"I daresay you haven't had much practice," said the Queen. "When I was your age, I always did it for half-an-hour a day. Why, sometimes I've believed as many as six impossible things before breakfast. There goes the shawl again!"
Knowledgeable administrators can perform tasks much faster using command-line tools than with graphical tools, such as the DNS console. Fortunately for us, Microsoft has steadily improved in this area, and the DNS command-line tools available with Windows Server 2003 are just as rich in features as the DNS console. In fact, many query and configuration tasks can be done only with a command-line tool.
Another benefit of understanding how to use command-line tools is that you can create batch scripts that automate repetitive processes. In this chapter, we will show you how easy it is to create a simple batch script that installs the Microsoft DNS Server, configures some name server settings, adds a zone, creates a resource record, and toasts some bread. All right, maybe it can't toast bread, but you get the idea. And don't worry if scripting isn't your cup of tea; Windows batch scripts, in their most basic form, contain nothing more than a list of commands to execute. Our script is a little more complicated than that, but not much.

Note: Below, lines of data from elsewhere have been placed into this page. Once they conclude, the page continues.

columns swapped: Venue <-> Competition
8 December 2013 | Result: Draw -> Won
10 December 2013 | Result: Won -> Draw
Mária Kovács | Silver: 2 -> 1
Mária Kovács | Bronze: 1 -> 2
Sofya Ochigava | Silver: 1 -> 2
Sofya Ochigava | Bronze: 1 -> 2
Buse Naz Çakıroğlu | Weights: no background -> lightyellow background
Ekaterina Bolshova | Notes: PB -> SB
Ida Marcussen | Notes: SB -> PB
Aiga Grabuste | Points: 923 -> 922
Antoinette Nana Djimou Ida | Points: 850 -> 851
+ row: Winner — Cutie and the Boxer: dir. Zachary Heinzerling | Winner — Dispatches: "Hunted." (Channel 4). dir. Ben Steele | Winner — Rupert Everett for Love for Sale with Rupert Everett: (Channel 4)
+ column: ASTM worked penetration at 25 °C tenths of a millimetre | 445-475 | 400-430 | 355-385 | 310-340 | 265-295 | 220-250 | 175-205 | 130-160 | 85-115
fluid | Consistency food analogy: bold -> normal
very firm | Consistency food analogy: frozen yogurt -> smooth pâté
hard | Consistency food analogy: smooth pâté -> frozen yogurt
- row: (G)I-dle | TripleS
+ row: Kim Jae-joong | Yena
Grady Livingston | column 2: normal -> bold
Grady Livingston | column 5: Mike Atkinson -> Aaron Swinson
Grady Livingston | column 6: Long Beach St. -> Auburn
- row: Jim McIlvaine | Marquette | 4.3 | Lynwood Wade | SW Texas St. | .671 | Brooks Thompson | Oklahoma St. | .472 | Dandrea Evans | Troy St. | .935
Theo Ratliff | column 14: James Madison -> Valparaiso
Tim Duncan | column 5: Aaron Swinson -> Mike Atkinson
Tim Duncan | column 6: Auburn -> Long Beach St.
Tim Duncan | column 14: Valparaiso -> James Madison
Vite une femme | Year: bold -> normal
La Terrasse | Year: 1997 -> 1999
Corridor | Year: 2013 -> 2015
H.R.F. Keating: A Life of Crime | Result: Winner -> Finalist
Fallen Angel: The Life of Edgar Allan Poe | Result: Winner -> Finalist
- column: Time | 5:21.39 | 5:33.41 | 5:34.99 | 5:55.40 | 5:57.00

Throughout this book we've shown you how to configure a Microsoft DNS Server using the DNS console. The command-line counterpart to the DNS console is dnscmd, which is available in the Windows Support Tools on the Windows Server 2003 CD. dnscmd includes the proverbial kitchen sink of options for managing a Microsoft DNS Server. We spend most of our time in this chapter reviewing dnscmd. We also cover other useful utilities such as sysocmgr, for installing the DNS server; and sc, which can be used to query, start, and stop the DNS server. At the end of the chapter, we provide a list of other DNS-related command-line tools that are useful for querying and troubleshooting DNS.